Andrew George, the MP for St Ives, said those trying to get Cornwall back on its feet were overwhelmed. “It doesn’t help if power and water suppliers feel obliged to present an ‘everything is under control, so don’t worry’ coping message, but that’s not the impression I get when out talking to those affected,” he said. He has called for a national emergency to be declared and for extra resources to be ploughed into Cornwall.
One man died in Cornwall when a tree fell on to his caravan, and George said he worried there could have been other, as yet undiscovered, deaths. “People are feeling traumatised,” he said.
Cornwall council said seven schools remained closed on Tuesday and its highways teams were responding to about 1,000 incidents across Cornwall, many involving fallen trees and branches.
The National Grid said that by Tuesday afternoon 168 properties remained without power in west Cornwall due to Storm Goretti. South West Water said “fewer than 100” were still experiencing loss of water or low pressure.
The village of Goldsithney, close to Penzance, was cut in two by a tree that fell across the main street and on to a cottage roof. The family who lived there had a narrow escape.

“The mother and three children were downstairs,” said a neighbour, Harry Glasson. “If it had been a few hours later they’d have been in bed and may not have survived.” He was not surprised the tree still lay across the village’s main street. “It’s the state of the country,” he said.
Fallen trees have made driving hazardous. Oona Burch, a school governor, told how she got stuck thanks to a combination of mud and a fallen tree as she drove her five- and seven-year-old children. “There was no phone signal and I was just thinking: what am I going to do?” She managed to extricate herself.

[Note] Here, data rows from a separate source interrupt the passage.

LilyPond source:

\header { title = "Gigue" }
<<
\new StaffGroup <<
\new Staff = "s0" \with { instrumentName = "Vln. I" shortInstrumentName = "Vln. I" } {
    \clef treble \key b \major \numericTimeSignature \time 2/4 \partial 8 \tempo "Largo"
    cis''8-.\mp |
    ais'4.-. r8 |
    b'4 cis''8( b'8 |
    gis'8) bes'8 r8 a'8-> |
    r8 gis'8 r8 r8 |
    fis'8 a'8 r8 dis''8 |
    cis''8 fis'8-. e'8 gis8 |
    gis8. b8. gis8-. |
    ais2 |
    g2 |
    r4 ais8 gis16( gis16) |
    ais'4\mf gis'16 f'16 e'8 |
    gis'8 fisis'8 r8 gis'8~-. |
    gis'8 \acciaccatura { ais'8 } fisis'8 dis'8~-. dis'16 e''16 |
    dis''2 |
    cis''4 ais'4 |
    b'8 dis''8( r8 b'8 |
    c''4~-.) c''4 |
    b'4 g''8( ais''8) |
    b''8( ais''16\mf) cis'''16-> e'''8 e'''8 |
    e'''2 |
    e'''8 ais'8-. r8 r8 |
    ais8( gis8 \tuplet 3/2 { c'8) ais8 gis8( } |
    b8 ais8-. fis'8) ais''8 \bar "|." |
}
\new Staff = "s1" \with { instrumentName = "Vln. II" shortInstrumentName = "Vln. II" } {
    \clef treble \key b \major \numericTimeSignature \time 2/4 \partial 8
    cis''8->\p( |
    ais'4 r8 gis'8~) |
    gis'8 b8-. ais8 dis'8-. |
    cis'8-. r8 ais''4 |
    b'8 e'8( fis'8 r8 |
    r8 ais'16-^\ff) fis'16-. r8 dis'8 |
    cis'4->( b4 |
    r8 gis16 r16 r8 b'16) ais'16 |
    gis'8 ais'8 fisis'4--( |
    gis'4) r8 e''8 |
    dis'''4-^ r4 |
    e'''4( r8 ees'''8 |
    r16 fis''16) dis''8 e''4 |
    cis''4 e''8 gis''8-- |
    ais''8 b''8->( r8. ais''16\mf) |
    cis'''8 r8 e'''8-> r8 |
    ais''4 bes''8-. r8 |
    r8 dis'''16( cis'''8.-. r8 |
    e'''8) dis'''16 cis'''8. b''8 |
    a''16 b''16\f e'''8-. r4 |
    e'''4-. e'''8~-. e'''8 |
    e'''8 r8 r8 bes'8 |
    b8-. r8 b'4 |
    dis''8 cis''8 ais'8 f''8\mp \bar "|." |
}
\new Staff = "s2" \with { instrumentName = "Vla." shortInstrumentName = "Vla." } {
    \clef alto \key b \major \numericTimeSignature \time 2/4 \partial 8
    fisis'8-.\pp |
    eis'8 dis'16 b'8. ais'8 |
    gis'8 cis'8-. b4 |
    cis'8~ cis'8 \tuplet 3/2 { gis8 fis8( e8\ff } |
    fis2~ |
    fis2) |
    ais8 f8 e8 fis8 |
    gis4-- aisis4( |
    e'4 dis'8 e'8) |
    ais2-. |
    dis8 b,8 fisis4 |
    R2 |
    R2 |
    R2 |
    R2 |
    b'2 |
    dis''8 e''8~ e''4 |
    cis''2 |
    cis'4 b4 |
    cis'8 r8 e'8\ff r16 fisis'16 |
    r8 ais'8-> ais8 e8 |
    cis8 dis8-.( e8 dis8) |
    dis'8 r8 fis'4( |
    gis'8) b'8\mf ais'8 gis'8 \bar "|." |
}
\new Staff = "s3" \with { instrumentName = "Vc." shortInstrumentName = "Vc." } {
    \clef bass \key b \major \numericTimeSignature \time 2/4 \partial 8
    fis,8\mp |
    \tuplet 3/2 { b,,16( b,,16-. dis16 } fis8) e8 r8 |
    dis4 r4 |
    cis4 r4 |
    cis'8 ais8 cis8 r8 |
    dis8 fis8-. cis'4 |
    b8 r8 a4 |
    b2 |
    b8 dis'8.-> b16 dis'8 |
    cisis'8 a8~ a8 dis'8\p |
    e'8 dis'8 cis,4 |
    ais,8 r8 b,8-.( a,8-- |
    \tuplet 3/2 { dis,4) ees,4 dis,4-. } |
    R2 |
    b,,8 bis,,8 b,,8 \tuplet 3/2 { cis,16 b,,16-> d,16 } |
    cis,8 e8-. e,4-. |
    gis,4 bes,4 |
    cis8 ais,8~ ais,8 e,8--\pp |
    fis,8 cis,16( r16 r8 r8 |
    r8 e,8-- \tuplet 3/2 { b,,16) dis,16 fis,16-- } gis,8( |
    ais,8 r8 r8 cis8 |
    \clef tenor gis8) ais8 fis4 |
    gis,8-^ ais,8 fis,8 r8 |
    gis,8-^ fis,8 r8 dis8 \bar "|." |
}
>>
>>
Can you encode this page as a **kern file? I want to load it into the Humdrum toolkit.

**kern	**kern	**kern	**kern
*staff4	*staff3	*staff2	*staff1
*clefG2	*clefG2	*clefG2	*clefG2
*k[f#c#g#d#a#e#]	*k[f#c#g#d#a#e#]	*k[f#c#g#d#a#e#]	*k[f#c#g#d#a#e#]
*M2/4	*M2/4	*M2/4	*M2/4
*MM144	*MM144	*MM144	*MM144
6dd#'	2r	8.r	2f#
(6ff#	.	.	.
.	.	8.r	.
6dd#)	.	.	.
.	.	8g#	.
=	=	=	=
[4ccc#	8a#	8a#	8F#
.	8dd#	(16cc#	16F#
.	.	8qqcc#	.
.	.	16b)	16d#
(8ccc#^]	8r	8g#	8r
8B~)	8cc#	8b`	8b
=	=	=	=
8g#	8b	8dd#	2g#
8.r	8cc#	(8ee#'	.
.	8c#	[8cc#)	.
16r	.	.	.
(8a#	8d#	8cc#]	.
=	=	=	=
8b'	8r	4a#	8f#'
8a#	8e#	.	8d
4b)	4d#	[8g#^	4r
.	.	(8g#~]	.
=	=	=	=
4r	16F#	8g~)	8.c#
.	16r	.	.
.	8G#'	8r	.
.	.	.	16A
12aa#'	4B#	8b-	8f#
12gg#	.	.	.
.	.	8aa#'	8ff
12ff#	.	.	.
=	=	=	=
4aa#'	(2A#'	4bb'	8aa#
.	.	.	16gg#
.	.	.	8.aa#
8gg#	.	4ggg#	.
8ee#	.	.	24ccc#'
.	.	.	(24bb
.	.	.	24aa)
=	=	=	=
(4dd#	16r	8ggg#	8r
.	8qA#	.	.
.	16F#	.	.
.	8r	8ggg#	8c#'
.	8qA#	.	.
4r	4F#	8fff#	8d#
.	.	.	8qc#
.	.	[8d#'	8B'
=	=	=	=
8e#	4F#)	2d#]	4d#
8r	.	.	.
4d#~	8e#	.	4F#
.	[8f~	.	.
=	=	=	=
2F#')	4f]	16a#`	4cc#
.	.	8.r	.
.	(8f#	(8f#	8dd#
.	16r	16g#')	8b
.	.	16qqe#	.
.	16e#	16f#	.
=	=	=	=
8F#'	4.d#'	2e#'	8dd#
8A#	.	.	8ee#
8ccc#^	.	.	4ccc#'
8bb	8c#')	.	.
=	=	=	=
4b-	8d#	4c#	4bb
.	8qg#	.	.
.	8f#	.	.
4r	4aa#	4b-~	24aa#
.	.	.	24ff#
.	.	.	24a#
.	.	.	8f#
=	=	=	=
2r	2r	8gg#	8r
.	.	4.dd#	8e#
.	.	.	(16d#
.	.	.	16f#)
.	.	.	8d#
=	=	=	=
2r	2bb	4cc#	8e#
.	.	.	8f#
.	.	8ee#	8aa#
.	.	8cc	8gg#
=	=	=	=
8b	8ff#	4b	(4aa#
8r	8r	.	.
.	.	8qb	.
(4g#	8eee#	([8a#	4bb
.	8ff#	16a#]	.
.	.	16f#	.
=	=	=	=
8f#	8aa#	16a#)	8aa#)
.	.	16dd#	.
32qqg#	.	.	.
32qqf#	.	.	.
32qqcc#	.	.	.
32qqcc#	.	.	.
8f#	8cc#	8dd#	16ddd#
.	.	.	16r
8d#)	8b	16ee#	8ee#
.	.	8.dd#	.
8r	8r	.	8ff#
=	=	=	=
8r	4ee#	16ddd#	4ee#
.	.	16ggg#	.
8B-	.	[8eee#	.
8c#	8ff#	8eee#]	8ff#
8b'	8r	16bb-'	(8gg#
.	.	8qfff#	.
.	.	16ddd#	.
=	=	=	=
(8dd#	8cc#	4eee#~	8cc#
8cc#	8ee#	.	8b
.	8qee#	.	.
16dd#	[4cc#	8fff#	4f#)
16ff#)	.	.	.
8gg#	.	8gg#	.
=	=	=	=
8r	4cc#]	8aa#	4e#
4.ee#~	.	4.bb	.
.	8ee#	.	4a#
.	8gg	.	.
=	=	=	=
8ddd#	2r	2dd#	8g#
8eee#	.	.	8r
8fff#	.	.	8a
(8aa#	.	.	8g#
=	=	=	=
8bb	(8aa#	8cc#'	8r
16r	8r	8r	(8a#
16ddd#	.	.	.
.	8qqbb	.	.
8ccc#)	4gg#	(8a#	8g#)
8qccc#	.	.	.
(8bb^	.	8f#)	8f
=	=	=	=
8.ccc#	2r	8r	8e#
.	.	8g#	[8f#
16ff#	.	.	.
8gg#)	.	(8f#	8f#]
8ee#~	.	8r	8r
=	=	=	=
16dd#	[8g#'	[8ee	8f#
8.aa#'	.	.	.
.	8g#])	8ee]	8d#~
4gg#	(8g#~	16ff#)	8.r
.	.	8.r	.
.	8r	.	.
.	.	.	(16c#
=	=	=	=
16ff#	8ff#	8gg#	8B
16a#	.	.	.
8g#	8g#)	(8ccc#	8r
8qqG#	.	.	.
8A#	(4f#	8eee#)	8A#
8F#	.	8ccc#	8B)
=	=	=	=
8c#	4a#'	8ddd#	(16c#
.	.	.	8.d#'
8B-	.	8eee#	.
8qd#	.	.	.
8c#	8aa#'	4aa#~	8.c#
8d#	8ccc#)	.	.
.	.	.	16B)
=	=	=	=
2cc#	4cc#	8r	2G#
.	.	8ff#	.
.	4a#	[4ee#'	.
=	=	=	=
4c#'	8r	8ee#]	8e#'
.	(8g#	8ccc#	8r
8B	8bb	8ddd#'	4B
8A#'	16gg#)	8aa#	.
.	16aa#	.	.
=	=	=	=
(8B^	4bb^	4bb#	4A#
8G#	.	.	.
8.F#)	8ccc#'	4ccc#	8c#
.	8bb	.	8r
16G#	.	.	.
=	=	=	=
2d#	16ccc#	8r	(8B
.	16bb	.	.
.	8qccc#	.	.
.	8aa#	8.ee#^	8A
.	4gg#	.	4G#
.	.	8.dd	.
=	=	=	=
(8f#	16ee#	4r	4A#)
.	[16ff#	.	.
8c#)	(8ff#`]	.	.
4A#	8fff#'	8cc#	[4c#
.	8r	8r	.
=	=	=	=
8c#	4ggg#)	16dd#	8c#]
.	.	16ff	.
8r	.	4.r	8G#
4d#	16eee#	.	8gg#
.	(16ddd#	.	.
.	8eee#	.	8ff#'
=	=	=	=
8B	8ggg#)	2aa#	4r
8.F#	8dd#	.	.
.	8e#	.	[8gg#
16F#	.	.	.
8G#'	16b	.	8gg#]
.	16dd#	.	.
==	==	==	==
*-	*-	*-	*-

She said farmers cleared the way to her school with chainsaws. “There’s been no sort of national response. We’ve still got blocked roads five days after the storm.”
The cost is not just a human one. The storm felled almost 100 trees on St Michael’s Mount near Penzance – approximately 80% of the island’s trees – along with many much-loved camellias, hydrangeas and rhododendrons.

The National Trust said hundreds of thousands of pounds’ worth of damage had been done. The charity’s director for the south-west, Ian Marsh, said: “In terms of breadth and scale, this is the worst storm I’ve seen in my 16 years with the National Trust. Tenants and properties have lost power and water, roads are impassable and many thousands of trees have been damaged. It will take months of work to get some of our woodlands open and accessible again.”
In the House of Commons, the Cabinet Office minister Dan Jarvis said he could give a “categoric assurance” that the government cared as much about Cornwall as the rest of the country.
He said he realised that coastal and rural communities were vulnerable but said he believed the local resilience forum had worked well and it had not been deemed necessary to convene Cobra, the government’s crisis response committee.
Jarvis said lessons would be learned from what Cornwall had experienced and the government would look at the issue of people being cut off when phones that relied on the internet did not work.
Back at New Mill, Jan Shearn, 80, a retired headteacher, said local people had worked together to make sure everyone was safe, if not always very warm. “God knows when we’ll be back to normal,” she said.